▶ _Description of the task_: The expected answer is the data below, printed verbatim without its pictures.
___ Supplied data
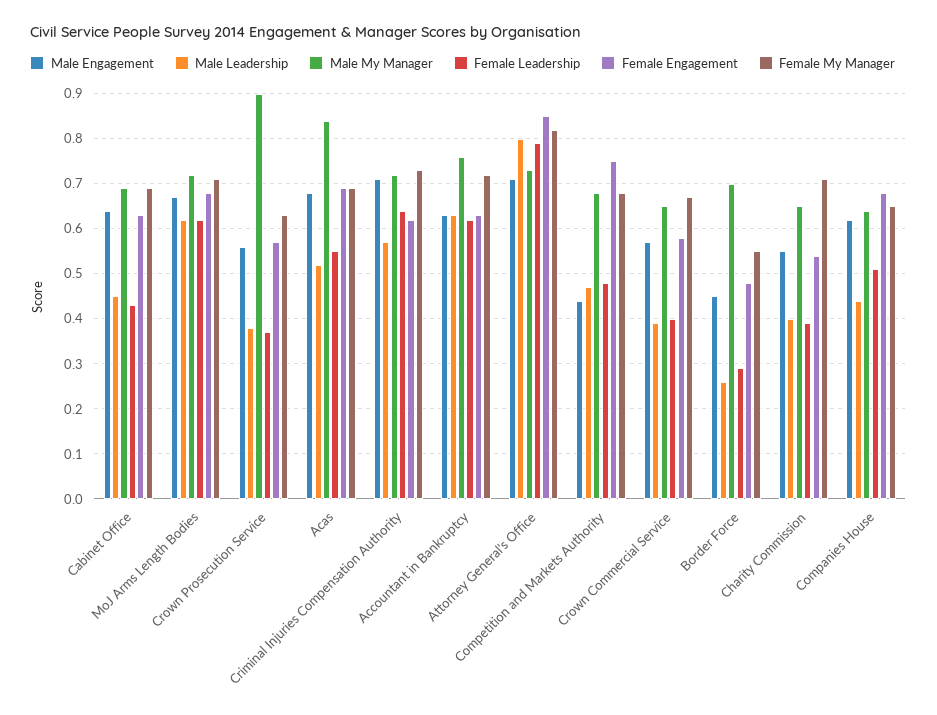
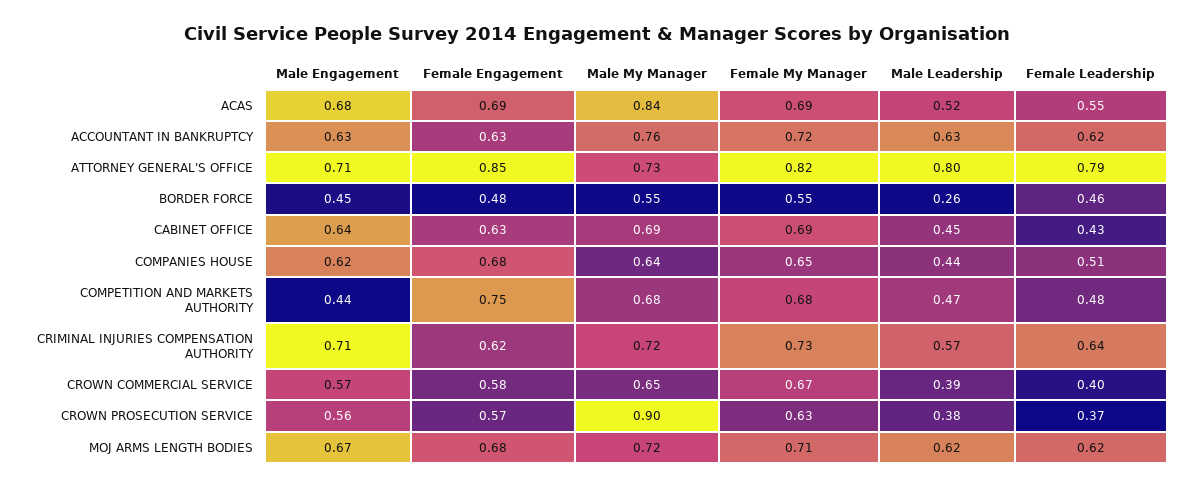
  {
    "Male Engagement": {
      "Cabinet Office": 0.64,
      "MoJ Arms Length Bodies": 0.67,
      "Crown Prosecution Service": 0.56,
      "Acas": 0.68,
      "Criminal Injuries Compensation Authority": 0.71,
      "Accountant in Bankruptcy": 0.63,
      "Attorney General's Office": 0.71,
      "Competition and Markets Authority": 0.44,
      "Crown Commercial Service": 0.57,
      "Border Force": 0.45,
-     "Charity Commission": 0.55,
      "Companies House": 0.62
    },
    "Male Leadership": {
      "Cabinet Office": 0.45,
      "MoJ Arms Length Bodies": 0.62,
      "Crown Prosecution Service": 0.38,
      "Acas": 0.52,
      "Criminal Injuries Compensation Authority": 0.57,
      "Accountant in Bankruptcy": 0.63,
      "Attorney General's Office": 0.8,
      "Competition and Markets Authority": 0.47,
      "Crown Commercial Service": 0.39,
      "Border Force": 0.26,
-     "Charity Commission": 0.4,
      "Companies House": 0.44
    },
    "Male My Manager": {
      "Cabinet Office": 0.69,
      "MoJ Arms Length Bodies": 0.72,
      "Crown Prosecution Service": 0.9,
      "Acas": 0.84,
      "Criminal Injuries Compensation Authority": 0.72,
      "Accountant in Bankruptcy": 0.76,
      "Attorney General's Office": 0.73,
      "Competition and Markets Authority": 0.68,
      "Crown Commercial Service": 0.65,
-     "Border Force": 0.7,
+     "Border Force": 0.55,
-     "Charity Commission": 0.65,
      "Companies House": 0.64
    },
    "Female Leadership": {
      "Cabinet Office": 0.43,
      "MoJ Arms Length Bodies": 0.62,
      "Crown Prosecution Service": 0.37,
      "Acas": 0.55,
      "Criminal Injuries Compensation Authority": 0.64,
      "Accountant in Bankruptcy": 0.62,
      "Attorney General's Office": 0.79,
      "Competition and Markets Authority": 0.48,
      "Crown Commercial Service": 0.4,
-     "Border Force": 0.3,
+     "Border Force": 0.46,
-     "Charity Commission": 0.4,
      "Companies House": 0.51
    },
    "Female Engagement": {
      "Cabinet Office": 0.63,
      "MoJ Arms Length Bodies": 0.68,
      "Crown Prosecution Service": 0.57,
      "Acas": 0.69,
      "Criminal Injuries Compensation Authority": 0.62,
      "Accountant in Bankruptcy": 0.63,
      "Attorney General's Office": 0.85,
      "Competition and Markets Authority": 0.75,
      "Crown Commercial Service": 0.58,
      "Border Force": 0.48,
-     "Charity Commission": 0.55,
      "Companies House": 0.68
    },
    "Female My Manager": {
      "Cabinet Office": 0.69,
      "MoJ Arms Length Bodies": 0.71,
      "Crown Prosecution Service": 0.63,
      "Acas": 0.69,
      "Criminal Injuries Compensation Authority": 0.73,
      "Accountant in Bankruptcy": 0.72,
      "Attorney General's Office": 0.82,
      "Competition and Markets Authority": 0.68,
      "Crown Commercial Service": 0.67,
      "Border Force": 0.55,
-     "Charity Commission": 0.7,
      "Companies House": 0.65
    }
  }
______
▶ _Solution to this problem_:
  {
    "Male Engagement": {
      "Cabinet Office": 0.64,
      "MoJ Arms Length Bodies": 0.67,
      "Crown Prosecution Service": 0.56,
      "Acas": 0.68,
      "Criminal Injuries Compensation Authority": 0.71,
      "Accountant in Bankruptcy": 0.63,
      "Attorney General's Office": 0.71,
      "Competition and Markets Authority": 0.44,
      "Crown Commercial Service": 0.57,
      "Border Force": 0.45,
-     "Charity Commission": 0.55,
      "Companies House": 0.62
    },
    "Male Leadership": {
      "Cabinet Office": 0.45,
      "MoJ Arms Length Bodies": 0.62,
      "Crown Prosecution Service": 0.38,
      "Acas": 0.52,
      "Criminal Injuries Compensation Authority": 0.57,
      "Accountant in Bankruptcy": 0.63,
      "Attorney General's Office": 0.8,
      "Competition and Markets Authority": 0.47,
      "Crown Commercial Service": 0.39,
      "Border Force": 0.26,
-     "Charity Commission": 0.4,
      "Companies House": 0.44
    },
    "Male My Manager": {
      "Cabinet Office": 0.69,
      "MoJ Arms Length Bodies": 0.72,
      "Crown Prosecution Service": 0.9,
      "Acas": 0.84,
      "Criminal Injuries Compensation Authority": 0.72,
      "Accountant in Bankruptcy": 0.76,
      "Attorney General's Office": 0.73,
      "Competition and Markets Authority": 0.68,
      "Crown Commercial Service": 0.65,
-     "Border Force": 0.7,
+     "Border Force": 0.55,
-     "Charity Commission": 0.65,
      "Companies House": 0.64
    },
    "Female Leadership": {
      "Cabinet Office": 0.43,
      "MoJ Arms Length Bodies": 0.62,
      "Crown Prosecution Service": 0.37,
      "Acas": 0.55,
      "Criminal Injuries Compensation Authority": 0.64,
      "Accountant in Bankruptcy": 0.62,
      "Attorney General's Office": 0.79,
      "Competition and Markets Authority": 0.48,
      "Crown Commercial Service": 0.4,
-     "Border Force": 0.3,
+     "Border Force": 0.46,
-     "Charity Commission": 0.4,
      "Companies House": 0.51
    },
    "Female Engagement": {
      "Cabinet Office": 0.63,
      "MoJ Arms Length Bodies": 0.68,
      "Crown Prosecution Service": 0.57,
      "Acas": 0.69,
      "Criminal Injuries Compensation Authority": 0.62,
      "Accountant in Bankruptcy": 0.63,
      "Attorney General's Office": 0.85,
      "Competition and Markets Authority": 0.75,
      "Crown Commercial Service": 0.58,
      "Border Force": 0.48,
-     "Charity Commission": 0.55,
      "Companies House": 0.68
    },
    "Female My Manager": {
      "Cabinet Office": 0.69,
      "MoJ Arms Length Bodies": 0.71,
      "Crown Prosecution Service": 0.63,
      "Acas": 0.69,
      "Criminal Injuries Compensation Authority": 0.73,
      "Accountant in Bankruptcy": 0.72,
      "Attorney General's Office": 0.82,
      "Competition and Markets Authority": 0.68,
      "Crown Commercial Service": 0.67,
      "Border Force": 0.55,
-     "Charity Commission": 0.7,
      "Companies House": 0.65
    }
  }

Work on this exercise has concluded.